For the first time ever, police officers killed an American citizen—albeit a mass shooter—on home soil using a bomb-bearing robot. Where does that leave our civil rights?
It’s the dark, wee morning hours of July 8, 2016 and Micah Xavier Johnson is holed up on the second floor of El Centro College with a rifle, singing. Eleven people are injured, five police officers are dead. After two hours, the Dallas Police Department has given up on negotiations. A Special Weapons and Tactics team is positioned down the hallway from Johnson, working a pound of C-4 plastic explosive into the arm of the department’s Remotec Andros Mark 5A-1. It’s the C-3PO of police robots. It has video cameras and an arm, but aside from being able to blind someone with a flash or dole out a nasty pinch, it is not a fighter. It was made for bomb disposal, not delivery. This morning, for the first time in police-robot history, it will be used to take a human life.

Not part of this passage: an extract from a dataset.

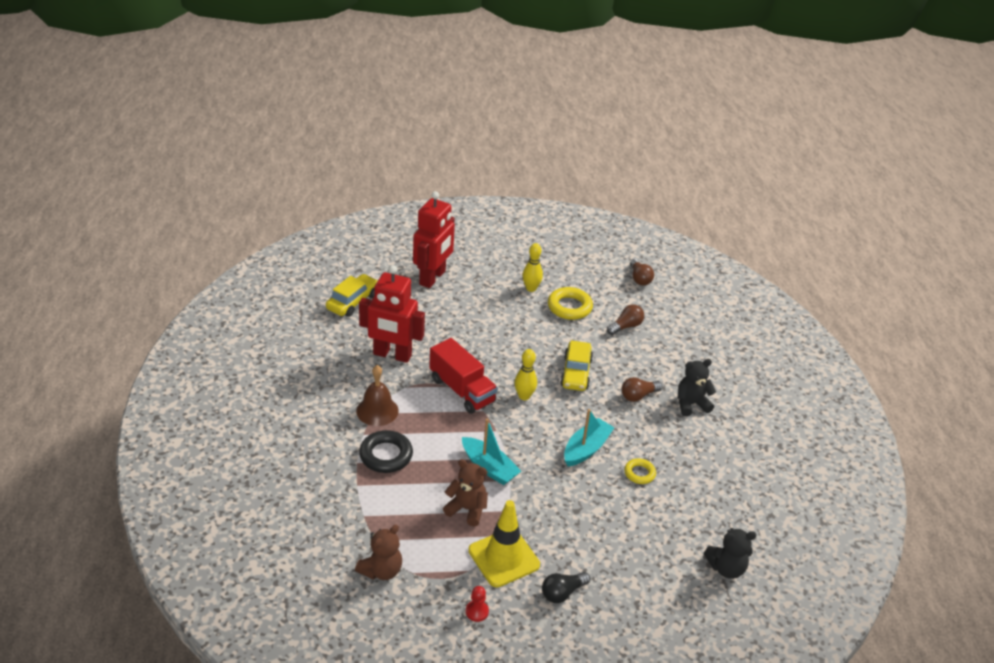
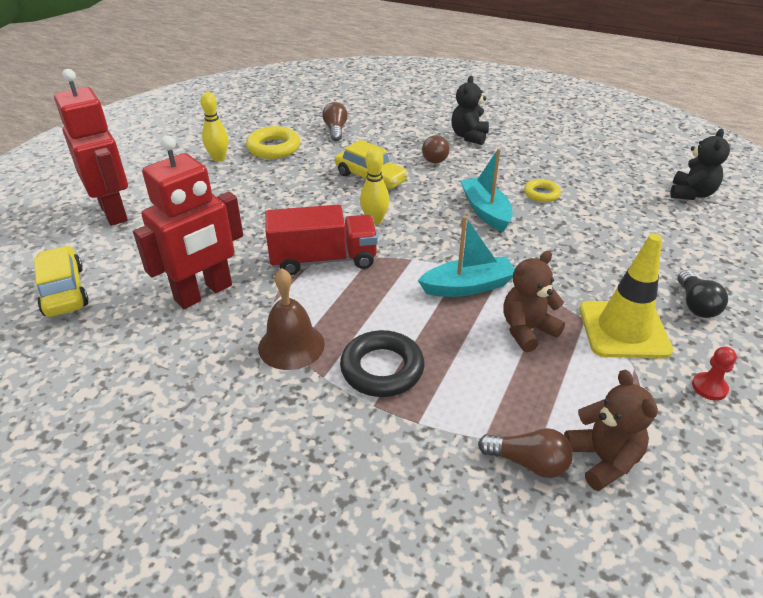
camera: 55 degrees left, 0 degrees up
(639, 278) = (281, 102): brown light bulb -> brown light bulb (528, 462)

Afterward, news headlines screamed KILLER ROBOTS HAVE ARRIVED. But those headlines miss the point. The robot wasn’t sentient. It didn’t kill somebody; somebody used it to kill somebody else. Much of the debate focused on the robot and others like it: how heavy they are, how fast they are, how their tiny electrical muscles work. These details are superficial, but our collective nervousness that someday robots would call the shots ran deep. Artificial intelligence can be as much a threat as a benediction—but what happened in Dallas had nothing to do with AI.
Under its most orthodox definition, AI is the replication of a biological mind. Philosophers and software engineers can’t agree about whether AI could ever be more than a convincing charade, much less a staple of policing. Under its most liberal definition, AI is what you’d find trying to shoot or outrun you in a video game. Even that is beyond the scope of the world’s police robots. The Andros used in Dallas, like every other police bot, is remote-controlled, like a Tyco toy car.